With bank holiday's across western markets yesterday we had to wait until lunchtime yesterday for Chinese CPI data to trigger volatility into trading, and with CPI outperforming expectation by ticking up to 3.6% trader encouraging buying of the Australian dollar. As the only traded point of the day US denominated pairs all rose in unison with the AUD hitting highs of 1.033 through the European session before US equity markets refocused on Fridays Non-farm payrolls data with Dow Jones index down 1.00% and the S&P down 1.14%.
With the print of 120,000 new jobs away for a consensus figure of 200,000 mixed in with bank holidays and major equity markets closed on Friday and Monday markets are still digesting what the number represents. The figure was especially disappointing seeing the last three months have exceeded 200,000 jobs. The Euro and Pound both shed between 15-20 pips through the US session but are still up on the currency markets open this week as many US based analysts call for a third round of Quantitative Easing, intern easing US dollar demand.
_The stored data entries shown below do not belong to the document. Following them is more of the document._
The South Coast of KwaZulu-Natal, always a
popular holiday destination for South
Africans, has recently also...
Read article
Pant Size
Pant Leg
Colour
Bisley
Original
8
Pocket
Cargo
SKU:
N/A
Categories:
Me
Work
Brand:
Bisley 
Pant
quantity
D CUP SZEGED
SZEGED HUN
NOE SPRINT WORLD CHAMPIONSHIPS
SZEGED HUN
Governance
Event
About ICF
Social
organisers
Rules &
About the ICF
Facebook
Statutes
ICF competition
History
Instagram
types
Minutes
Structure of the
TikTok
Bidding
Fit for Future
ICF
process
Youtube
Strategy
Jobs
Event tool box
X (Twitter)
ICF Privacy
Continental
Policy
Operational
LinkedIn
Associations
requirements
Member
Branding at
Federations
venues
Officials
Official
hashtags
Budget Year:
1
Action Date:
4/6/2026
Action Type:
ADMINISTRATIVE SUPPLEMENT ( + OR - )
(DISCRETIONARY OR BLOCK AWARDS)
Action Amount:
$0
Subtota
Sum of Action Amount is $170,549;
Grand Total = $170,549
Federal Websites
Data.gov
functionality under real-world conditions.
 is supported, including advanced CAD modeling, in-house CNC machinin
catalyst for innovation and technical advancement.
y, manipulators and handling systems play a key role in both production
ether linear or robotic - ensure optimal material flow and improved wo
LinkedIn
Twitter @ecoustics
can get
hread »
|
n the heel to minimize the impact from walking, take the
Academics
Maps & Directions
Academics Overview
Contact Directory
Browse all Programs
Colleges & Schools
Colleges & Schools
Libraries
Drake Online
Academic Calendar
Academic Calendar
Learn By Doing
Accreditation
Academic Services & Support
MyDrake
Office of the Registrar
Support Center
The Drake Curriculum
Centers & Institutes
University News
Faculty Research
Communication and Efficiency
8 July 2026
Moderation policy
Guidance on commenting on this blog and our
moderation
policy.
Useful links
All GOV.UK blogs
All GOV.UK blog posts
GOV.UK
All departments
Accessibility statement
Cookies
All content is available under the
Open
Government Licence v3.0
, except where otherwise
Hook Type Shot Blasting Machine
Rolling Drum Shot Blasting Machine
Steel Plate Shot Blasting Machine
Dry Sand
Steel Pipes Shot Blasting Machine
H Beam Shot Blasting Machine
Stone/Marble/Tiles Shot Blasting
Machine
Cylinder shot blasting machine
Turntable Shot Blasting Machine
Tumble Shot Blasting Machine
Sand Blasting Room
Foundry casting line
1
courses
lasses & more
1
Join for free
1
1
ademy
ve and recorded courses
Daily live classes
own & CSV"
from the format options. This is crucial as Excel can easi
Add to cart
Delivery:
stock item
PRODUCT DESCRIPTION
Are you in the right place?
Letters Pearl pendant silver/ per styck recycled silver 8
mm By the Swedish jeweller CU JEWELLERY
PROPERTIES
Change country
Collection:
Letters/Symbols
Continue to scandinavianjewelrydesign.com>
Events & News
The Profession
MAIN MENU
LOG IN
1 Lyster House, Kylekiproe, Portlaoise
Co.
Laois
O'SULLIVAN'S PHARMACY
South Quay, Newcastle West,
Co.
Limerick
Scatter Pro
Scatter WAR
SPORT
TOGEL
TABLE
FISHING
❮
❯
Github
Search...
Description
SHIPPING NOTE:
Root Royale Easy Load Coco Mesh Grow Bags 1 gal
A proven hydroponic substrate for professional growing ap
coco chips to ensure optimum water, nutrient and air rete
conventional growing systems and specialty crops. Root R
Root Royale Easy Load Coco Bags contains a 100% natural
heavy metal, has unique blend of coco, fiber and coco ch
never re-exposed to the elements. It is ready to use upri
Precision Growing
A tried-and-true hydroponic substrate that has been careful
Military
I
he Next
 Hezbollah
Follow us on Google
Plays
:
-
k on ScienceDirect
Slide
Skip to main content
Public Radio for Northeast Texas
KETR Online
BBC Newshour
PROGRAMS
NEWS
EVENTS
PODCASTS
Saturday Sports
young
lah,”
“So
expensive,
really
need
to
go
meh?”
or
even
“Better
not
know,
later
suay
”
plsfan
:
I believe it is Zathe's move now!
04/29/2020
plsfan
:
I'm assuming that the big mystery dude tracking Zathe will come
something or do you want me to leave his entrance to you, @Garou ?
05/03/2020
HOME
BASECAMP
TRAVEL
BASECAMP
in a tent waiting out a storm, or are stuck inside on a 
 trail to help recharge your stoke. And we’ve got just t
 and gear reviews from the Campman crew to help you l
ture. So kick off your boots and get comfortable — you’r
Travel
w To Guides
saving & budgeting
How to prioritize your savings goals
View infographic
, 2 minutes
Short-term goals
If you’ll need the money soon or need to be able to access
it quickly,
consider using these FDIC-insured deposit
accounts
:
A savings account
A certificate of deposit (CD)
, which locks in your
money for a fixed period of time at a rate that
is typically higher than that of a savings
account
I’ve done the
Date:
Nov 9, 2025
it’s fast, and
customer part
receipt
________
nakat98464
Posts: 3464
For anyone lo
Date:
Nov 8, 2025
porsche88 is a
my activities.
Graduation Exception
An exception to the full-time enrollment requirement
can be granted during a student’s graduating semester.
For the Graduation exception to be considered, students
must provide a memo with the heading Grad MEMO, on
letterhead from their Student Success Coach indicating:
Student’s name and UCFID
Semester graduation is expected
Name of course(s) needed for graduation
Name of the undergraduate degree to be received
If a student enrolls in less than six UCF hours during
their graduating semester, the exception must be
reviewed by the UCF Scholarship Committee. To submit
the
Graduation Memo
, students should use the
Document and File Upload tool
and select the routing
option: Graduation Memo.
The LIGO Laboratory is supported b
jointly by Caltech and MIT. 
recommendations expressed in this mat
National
Local markets do have quite a lot of information to digest today with a fall on equities expected to match those from the US session. Locally we do have monthly ANZ Job Advertisements and NAB Business Confidence due out at 11.30am but we expect local markets to take more sway from Fed Chairman Bernanke speech at 9.15am and his view of the immediate health of the US economy in line with the disappointing jobs print from Friday.
At the time of writing the Australian dollar is buying 1.0308 USD.